Ok… not quite sure if I’m following you here/what that means for Bond 26.
It means they have to do something different. The stakes must be different (you Killed James Bond after all), the tone has to be different.
NTTD is like Moonraker right now. You can't go any further.
Right. I’m not sure if it’s about going further as much as it is about figuring out how to make the best Bond film. Anyway, you can do something different while having tonal similarities. LALD is different to DAF but doesn’t have a wildly different tone. Same for LTK and GE. Arguably it’s the case for AVTAK and TLD too. Like I said CR and DAF are outliers in how much of a course correction they were from the previous actor’s last films. Most of the time they keep and expand on what they think works.
Making more "Skyfall sequels" are pointless.
I’d say they’re surprisingly similar totally. GE actually has some brutal and pretty dark sequences that I don’t think would look out of place in LTK (ie. The computer lab shooting, the gritty fight between Travelyan/Bond at the end, and even the Captain’s dead asphyxiated body always reminded me of Krest’s death). LTK has some fantastically Bondian stuff in there as well (ie. The gadgets, Bond water skiing). The scores both have something a bit more industrial and un John Barry-like about them in places. Different decades, yes, but I think GE’s a film where they kept a lot of that darkness from the Dalton era.
I don’t remember SF sequels with the last two Bond movies… anyway, SF itself re adapts a lot from previous Bond movies (including the Brosnan era - particularly TWINE and GE) like all Bond movies do, so I think it’ll be the same with Bond 26.
GE was quite different. It's almost a reboot.
I think TWINE was an attempt to return to Fleming and hone some of the more character based stuff they’d been doing in Brosnan’s first two. It’s not quite a course correction (or at least a hard one) as such, but it’s consciously doing something different.
I wouldn’t call GE a hard reboot either necessarily. In fact the whole point was that it bridged the Cold War Bond to the post Cold War decade. It’s a new era for sure though, but there’s a harder edge tonally to it that I think comes from the previous film. I can see Bond 26 having a similar sense of being consciously different but still having those tonal similarities to the later Craig films.
I’d be up for them doing a DN thing where Bond is sent on a seemingly routine/grounded mission only to discover the villain’s more destructive plan by the end.
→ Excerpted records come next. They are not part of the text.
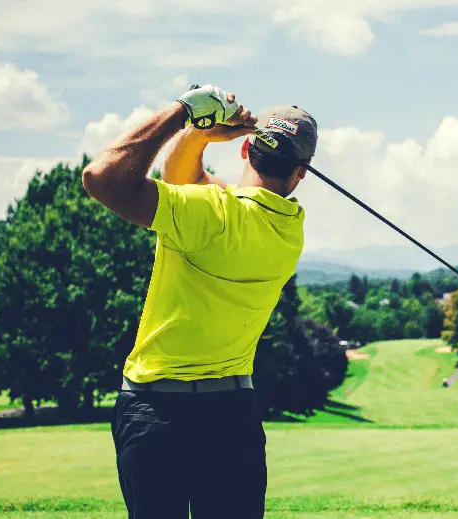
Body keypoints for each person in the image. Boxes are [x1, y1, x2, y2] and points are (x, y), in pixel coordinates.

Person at [82, 84, 318, 519]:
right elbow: (187, 182)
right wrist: (197, 137)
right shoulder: (289, 232)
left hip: (155, 413)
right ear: (300, 173)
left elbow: (102, 178)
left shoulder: (207, 212)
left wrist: (187, 113)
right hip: (233, 418)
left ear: (246, 148)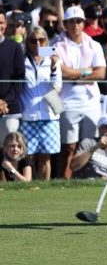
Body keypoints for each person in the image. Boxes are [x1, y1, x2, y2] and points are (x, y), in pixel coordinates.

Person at [55, 6, 106, 178]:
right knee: (68, 146)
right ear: (65, 24)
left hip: (90, 102)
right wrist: (85, 72)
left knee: (89, 144)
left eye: (79, 21)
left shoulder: (95, 44)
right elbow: (62, 72)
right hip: (67, 101)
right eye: (72, 22)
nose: (75, 25)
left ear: (84, 23)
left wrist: (74, 74)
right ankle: (65, 181)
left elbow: (101, 73)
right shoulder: (56, 44)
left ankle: (86, 178)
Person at [19, 27, 62, 180]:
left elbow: (57, 85)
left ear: (46, 41)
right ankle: (29, 188)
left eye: (41, 40)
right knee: (28, 157)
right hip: (27, 115)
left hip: (48, 115)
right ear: (27, 42)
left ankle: (45, 189)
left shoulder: (52, 56)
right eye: (33, 40)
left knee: (45, 157)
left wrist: (53, 67)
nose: (37, 43)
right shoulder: (22, 59)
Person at [0, 8, 25, 147]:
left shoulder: (15, 48)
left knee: (9, 154)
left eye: (2, 22)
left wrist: (4, 102)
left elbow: (19, 81)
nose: (0, 26)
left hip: (10, 110)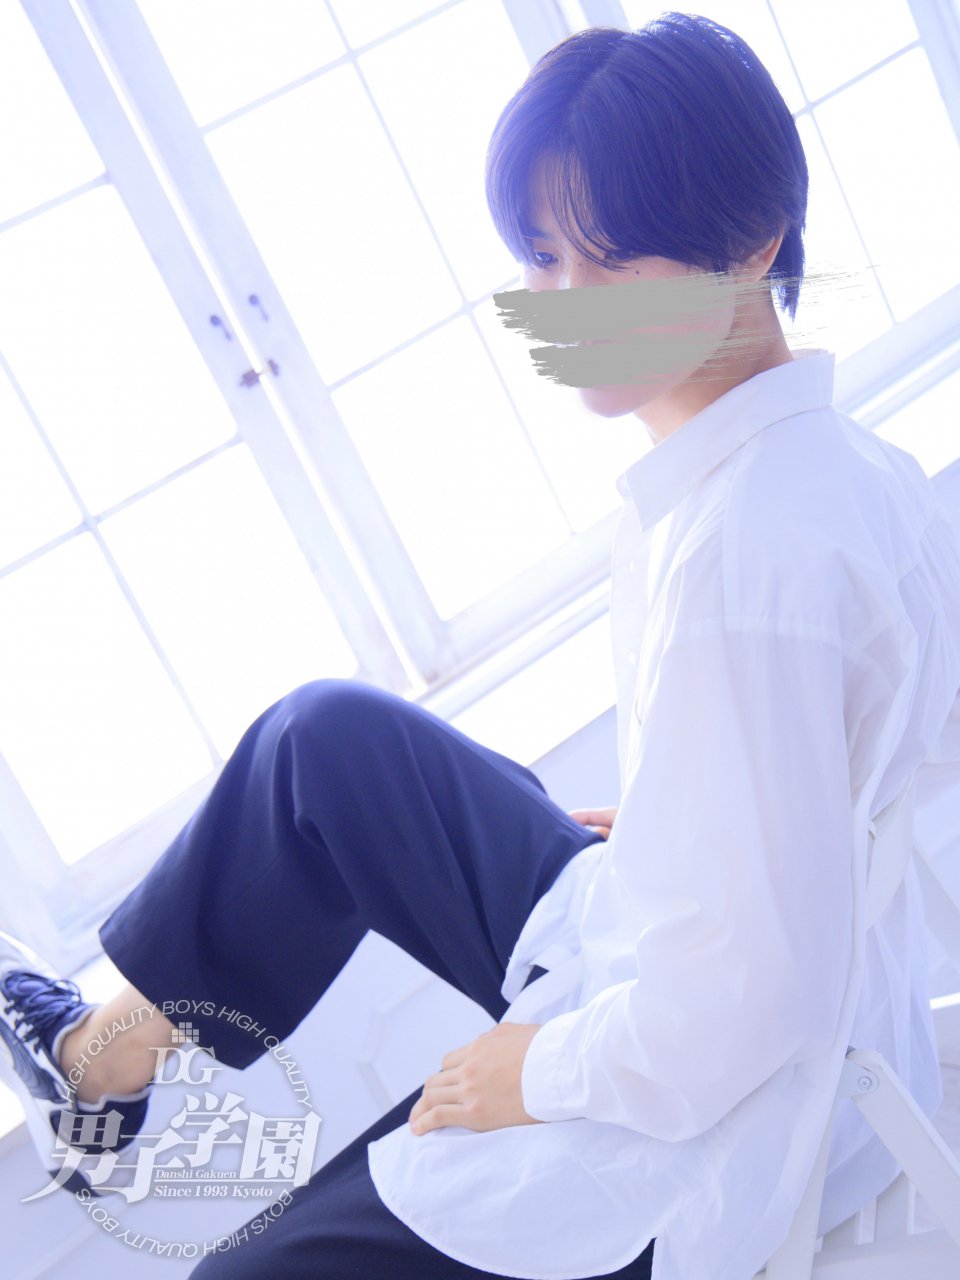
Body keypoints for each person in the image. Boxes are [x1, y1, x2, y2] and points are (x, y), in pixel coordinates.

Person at [3, 11, 959, 1280]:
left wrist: (533, 1070)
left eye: (610, 262)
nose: (558, 306)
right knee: (326, 743)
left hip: (706, 1113)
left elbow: (748, 1006)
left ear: (753, 243)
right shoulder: (838, 468)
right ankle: (97, 1065)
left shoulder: (747, 557)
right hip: (681, 941)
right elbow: (891, 753)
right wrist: (705, 815)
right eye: (544, 258)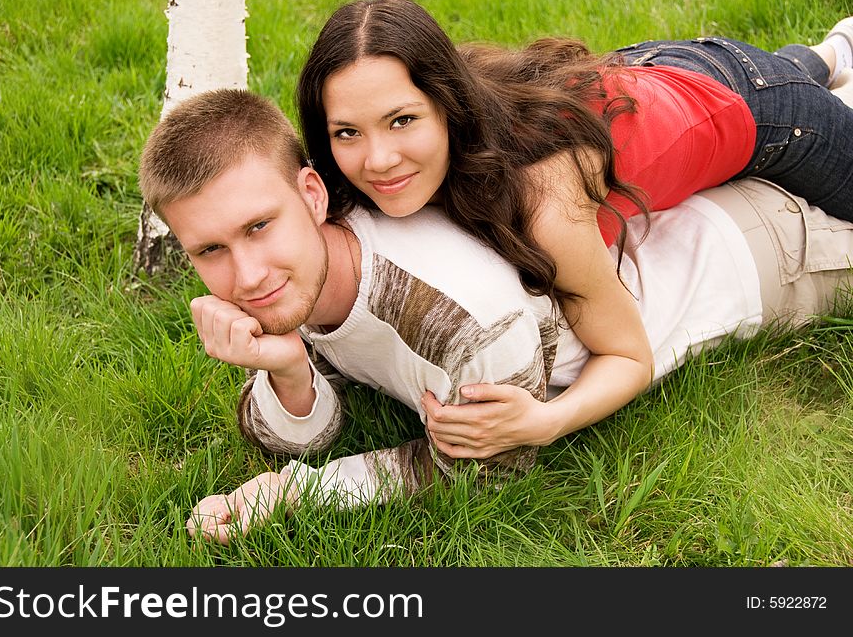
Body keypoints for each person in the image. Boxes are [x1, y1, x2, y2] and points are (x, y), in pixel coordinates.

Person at [137, 88, 853, 544]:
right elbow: (301, 428)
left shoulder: (458, 315)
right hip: (657, 197)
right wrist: (288, 366)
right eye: (210, 249)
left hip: (765, 249)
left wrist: (298, 494)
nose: (248, 275)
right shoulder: (316, 259)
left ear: (313, 192)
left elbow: (486, 472)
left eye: (259, 226)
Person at [296, 0, 853, 462]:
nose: (379, 160)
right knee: (791, 75)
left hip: (759, 111)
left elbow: (629, 355)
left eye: (402, 121)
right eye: (347, 133)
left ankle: (825, 62)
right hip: (656, 75)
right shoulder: (385, 170)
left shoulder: (542, 198)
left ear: (449, 106)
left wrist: (547, 421)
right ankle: (832, 55)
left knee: (790, 93)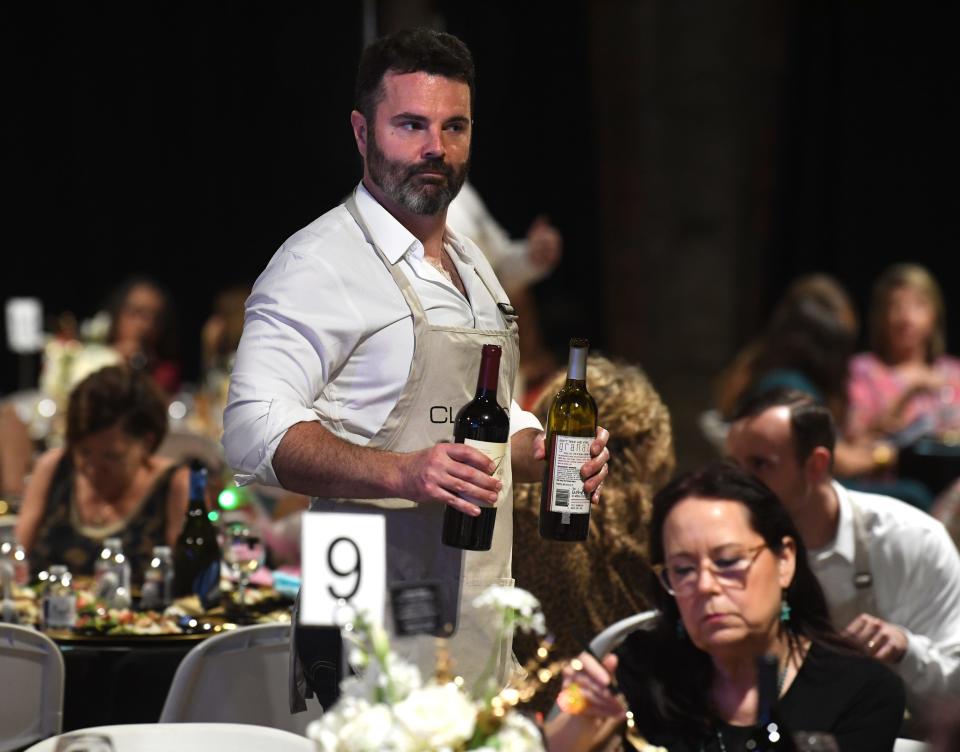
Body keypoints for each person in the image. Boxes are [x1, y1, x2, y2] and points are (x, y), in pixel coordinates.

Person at [221, 28, 609, 705]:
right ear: (361, 132)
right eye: (410, 125)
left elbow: (486, 410)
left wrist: (537, 449)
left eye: (454, 126)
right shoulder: (316, 263)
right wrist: (401, 469)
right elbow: (250, 432)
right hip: (361, 610)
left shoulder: (474, 263)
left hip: (477, 609)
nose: (436, 147)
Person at [546, 462, 904, 752]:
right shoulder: (640, 670)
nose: (705, 585)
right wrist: (580, 721)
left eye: (729, 561)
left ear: (785, 561)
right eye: (683, 569)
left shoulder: (861, 692)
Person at [726, 388, 960, 713]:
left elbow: (954, 687)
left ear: (816, 465)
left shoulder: (910, 540)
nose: (737, 484)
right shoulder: (727, 549)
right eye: (733, 466)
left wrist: (905, 649)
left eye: (760, 465)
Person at [512, 355, 673, 672]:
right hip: (612, 700)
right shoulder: (655, 523)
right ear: (650, 442)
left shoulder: (512, 500)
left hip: (516, 694)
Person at [15, 365, 189, 581]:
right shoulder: (53, 468)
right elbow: (15, 561)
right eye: (84, 452)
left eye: (111, 456)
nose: (93, 468)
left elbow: (190, 587)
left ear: (147, 443)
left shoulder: (175, 486)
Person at [846, 263, 960, 445]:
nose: (907, 318)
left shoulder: (954, 372)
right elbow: (854, 440)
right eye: (896, 306)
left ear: (935, 314)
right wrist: (908, 394)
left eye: (918, 305)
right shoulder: (863, 370)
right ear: (881, 315)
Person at [105, 276, 182, 395]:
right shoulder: (90, 358)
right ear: (118, 313)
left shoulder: (165, 372)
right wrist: (110, 358)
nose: (146, 325)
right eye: (137, 312)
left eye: (155, 318)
That might be a way of incorporating something fantastical into a more ‘grounded’ Bond film.
Just more a thing where it starts off relatively grounded (ie ‘we’re sending you on this by the books mission 007’) and slowly those fantastical elements like the colourful allies, action sequences, maniacal villains and hidden lairs come into the story. You can have a more detective-esque plot with Bond uncovering things which has a nice ‘back to basics’ thing about it.
He means that the first half is more realistic than the second.
It is very unlikely that they will reduce the action at this point.
Skyfall had very little action for the majority of its runtime.
n.b. pointing out an action scene it had in it is not an argument to this.
You're right but it still has more action than Dr.No.
Anyway, I still think it's unlikely.
Most of the Bond films do hit that fatigue point by the third act. There are exceptions, like OHMSS.
That's really interesting as a common criticism about SF is its third act feels out of place or lacking or is way too reminiscent of Home Alone (for some reason, I think it's simply because he sets up some traps). I agree with you that there's a wonderful pace and momentum to it, and the ending, while a little unconventional for a Bond film, works and is narratively satisfying. And of course it's way more Straw Dogs than Home Alone.